#### Sigmoid Function

#### ReLU and Leaky ReLU

#### Softmax Function

Given a real-valued vector $( \mathbf{z} = [z_1, z_2, \dots, z_K] )$, the Softmax function converts it into a probability distribution $( \mathbf{p} = [p_1, p_2, \dots, p_K] )$, where each $( p_i )$ represents the probability corresponding to class $( i )$.

The Softmax function is defined as:

$$[
p_i = \frac{e^{z_i}}{\sum_{j=1}^{K} e^{z_j}} \quad \text{for } i = 1, 2, \dots, K
]$$

Where:

- $( K )$ is the number of classes.
- $( z_i )$ is the $( i )$-th component of the input vector.
- $( p_i )$ is the probability corresponding to $( z_i )$.

#### Explanation and Properties

1. **Exponential Function**: The Softmax function first applies an exponential transformation to each input $( z_i )$, converting all input values into positive numbers. Since the exponential function is monotonic, larger input values will remain relatively larger after the exponential transformation, while smaller input values will become relatively smaller.

2. **Normalization**: All exponentiated values are summed to create a normalization factor, and each exponentiated value is divided by this sum. This step ensures that the output probability distribution sums to 1.

3. **Output Range**: The output of the Softmax function is a probability vector, where each element is bounded between 0 and 1. This makes Softmax well-suited for representing class probabilities in multi-class classification problems.

4. **Class Competition**: A critical property of the Softmax function is its ability to amplify the differences between input values. If one input $( z_i )$ is significantly larger than the others, then $( p_i )$ will approach 1, while the other $( p_j )$ values will approach 0. This property makes Softmax effective for selecting the most likely class in multi-class classification problems.


In [3]:
import math

def softmax(scores):
	probabilities = []
	sum_exp_scores = sum([math.exp(score) for score in scores])
	for score in scores:
		probabilities.append(math.exp(score)/sum_exp_scores)
	return probabilities

scores = [1, 2, 3]
# output: [0.0900, 0.2447, 0.6652]
print(softmax(scores))

[0.09003057317038046, 0.24472847105479767, 0.6652409557748219]


#### Log Softmax
In machine learning and statistics, the softmax function is a generalization of the logistic function that converts a vector of scores into probabilities.
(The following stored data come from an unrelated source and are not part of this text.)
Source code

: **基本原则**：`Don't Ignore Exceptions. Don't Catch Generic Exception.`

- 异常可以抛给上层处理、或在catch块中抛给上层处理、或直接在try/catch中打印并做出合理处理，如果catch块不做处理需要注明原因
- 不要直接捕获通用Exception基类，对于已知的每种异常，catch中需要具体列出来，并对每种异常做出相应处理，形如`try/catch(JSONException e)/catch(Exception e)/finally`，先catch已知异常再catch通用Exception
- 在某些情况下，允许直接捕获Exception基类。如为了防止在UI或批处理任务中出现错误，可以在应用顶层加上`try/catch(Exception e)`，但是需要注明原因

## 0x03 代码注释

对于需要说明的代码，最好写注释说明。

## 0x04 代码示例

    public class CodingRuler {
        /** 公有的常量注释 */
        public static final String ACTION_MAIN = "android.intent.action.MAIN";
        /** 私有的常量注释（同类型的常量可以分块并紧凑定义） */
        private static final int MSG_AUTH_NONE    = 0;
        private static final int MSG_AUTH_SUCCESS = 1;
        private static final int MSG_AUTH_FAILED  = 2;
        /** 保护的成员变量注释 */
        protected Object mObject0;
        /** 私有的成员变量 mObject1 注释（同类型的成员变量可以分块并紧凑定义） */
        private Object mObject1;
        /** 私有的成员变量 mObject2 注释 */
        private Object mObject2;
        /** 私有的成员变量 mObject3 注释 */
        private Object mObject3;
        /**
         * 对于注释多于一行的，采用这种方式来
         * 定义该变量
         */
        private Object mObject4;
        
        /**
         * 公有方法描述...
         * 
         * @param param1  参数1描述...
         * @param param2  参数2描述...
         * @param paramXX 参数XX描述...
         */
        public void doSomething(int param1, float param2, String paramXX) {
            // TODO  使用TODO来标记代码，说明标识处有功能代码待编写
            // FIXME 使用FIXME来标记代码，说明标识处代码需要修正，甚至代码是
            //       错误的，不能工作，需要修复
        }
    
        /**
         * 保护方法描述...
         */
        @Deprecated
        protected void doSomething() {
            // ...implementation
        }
The log-softmax function is the logarithm of the softmax function, and it is often used for numerical stability when computing the softmax of large numbers.
Given a real-valued vector $( \mathbf{z} = [z_1, z_2, \dots, z_K] )$, the Log Softmax is defined as:

$$
\text{LogSoftmax}(z_i) = \log \left( \frac{e^{z_i}}{\sum_{j=1}^{K} e^{z_j}} \right)
$$

This can be further simplified as:

$$
\text{LogSoftmax}(z_i) = z_i - \log \left( \sum_{j=1}^{K} e^{z_j} \right)
$$

In [None]:
import numpy as np

def log_softmax(scores: list) -> np.ndarray:
	# Subtract the maximum value for numerical stability
	scores = scores - np.max(scores)
	return scores - np.log(sum(np.exp(scores)))